PROJECT SUMMARY/ABSTRACT
Timely and accurate clinical decision-making is critical for the quality of healthcare delivery, impacting everyone
from individual patients to entire public health systems. Clinicians often raise questions in their practice for
decision-making (averaging two questions for every three patients seen), but rarely have time or resources to get
evidence-based answers, leading to sub-optimal patient care decisions and even diagnostic error. This is
particularly true for emergency departments (EDs) with chaotic, time-pressured, and high-stakes decision
environments. Artificial intelligence (AI) driven question-answering (QA) systems can fill this gap, by providing
real-time answers and predictive analytics, aiding clinicians in timely, accurate decision-making. Addressing this
critical need, the rise of Large Language Models (LLMs), offers a transformative approach to understand complex
questions and generate human-like responses. Despite their promise, two critical issues hinder the adoption of
LLMs in clinical practice. The foremost challenge is their unreliability. LLMs can generate incorrect medical
information, which has devastating outcomes such as misdiagnosis. The second hurdle is the lack of transparency.

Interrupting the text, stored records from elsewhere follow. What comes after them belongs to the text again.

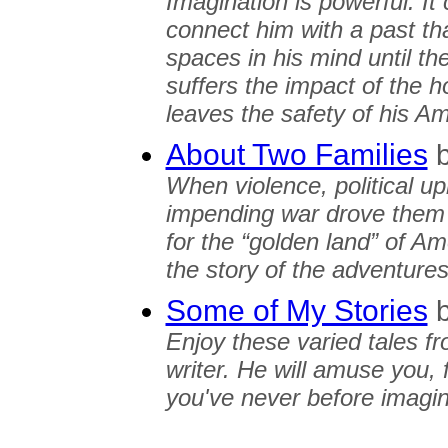
Imagination is powerful. It 
connect him with a past that 
spaces in his mind until th
suffers the impact of the 
leaves the safety of his A
About Two Families
When violence, political u
impending war drove them o
for the “golden land” of Ame
the story of the adventure
Some of My Stories
Enjoy these varied tales fr
writer. He will amuse you, 
you've never before imagi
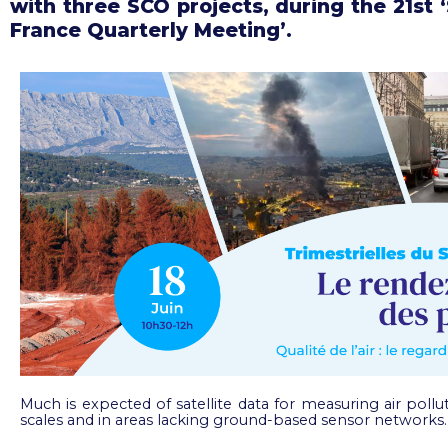
with three SCO projects, during the 21st 
France Quarterly Meeting’.
Much is expected of satellite data for measuring air pollut
scales and in areas lacking ground-based sensor networks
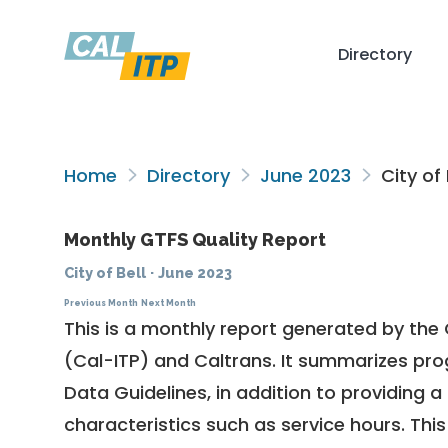
Directory
Home
Directory
June 2023
City of 
Monthly GTFS Quality Report
City of Bell
·
June 2023
Previous Month
Next Month
This is a monthly report generated by the 
(Cal-ITP) and Caltrans. It summarizes pr
Data Guidelines
, in addition to providing 
characteristics such as service hours. This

Many of these systems produce answers without providing reasoning and justification, making their responses
less useful and undermining the trust of clinicians. The overall objective of this proposal is to develop and validate
a clinically reliable and transparent LLM-based QA system and translate it into a clinical chatbot for clinical
decision support, providing clinicians with accurate evidence-based information in high-stakes scenarios like EDs.

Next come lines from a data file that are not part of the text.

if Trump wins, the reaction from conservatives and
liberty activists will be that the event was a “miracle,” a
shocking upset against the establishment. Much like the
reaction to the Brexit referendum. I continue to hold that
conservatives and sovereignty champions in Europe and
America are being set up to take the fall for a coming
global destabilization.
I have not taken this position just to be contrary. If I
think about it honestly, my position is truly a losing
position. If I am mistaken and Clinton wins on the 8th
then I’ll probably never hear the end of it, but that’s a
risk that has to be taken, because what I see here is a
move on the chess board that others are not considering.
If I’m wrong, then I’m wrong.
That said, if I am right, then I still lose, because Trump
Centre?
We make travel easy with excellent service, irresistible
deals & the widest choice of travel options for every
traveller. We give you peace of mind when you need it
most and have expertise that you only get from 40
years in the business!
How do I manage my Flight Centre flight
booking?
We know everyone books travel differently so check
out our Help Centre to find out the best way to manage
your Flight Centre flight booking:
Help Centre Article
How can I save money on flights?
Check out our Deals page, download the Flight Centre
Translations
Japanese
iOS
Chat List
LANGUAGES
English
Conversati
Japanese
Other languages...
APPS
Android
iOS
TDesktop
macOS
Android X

During the K99 phase, I will develop novel clinically accurate LLMs (CliniGPT) with multi-modality clinical data
guided by the clinical-specific pre-training and fine-tuning framework (Aim 1). During the R00 phase, I will develop
and validate the retrieval-augmented medical QA (CliniQARet) framework, to guide CliniGPT in generating
reliable answers to clinical questions in the ED setting (Aim 2). Using the best model from Aim 1 and Aim 2, I will
build the clinical chatbot following user-centered principles, delivering evidence-based, timely support for common
ED scenarios including chest pain, headache, fever, and abdominal pain, to enhance decision-making. I will
develop and validate the software in a simulated EHR environment using real patient data and recruiting ED
clinicians (Aim 3). The expected outcomes are a real-time, user-centered ED clinical chatbot; open-source
clinically accurate LLMs; an open-source reliable and trustworthy clinical QA framework; an open-source
framework for pretraining, fine-tuning, and evaluating clinical LLMs focusing on reliability; an open-source
framework of constructing and integrating multi-modal clinical datasets to enrich and ground the system’s clinical
knowledge. During the K99 phase, the PI will be mentored by experts in clinical NLP and LLM, emergency
medicine, and clinical informatics, and requires additional training in clinical, evidence-based and emergency
medicine. This application will provide the necessary training to supplement the PI’s expertise in clinical NLP and
clinical medicine and help her transition into an independent career in biomedical data science.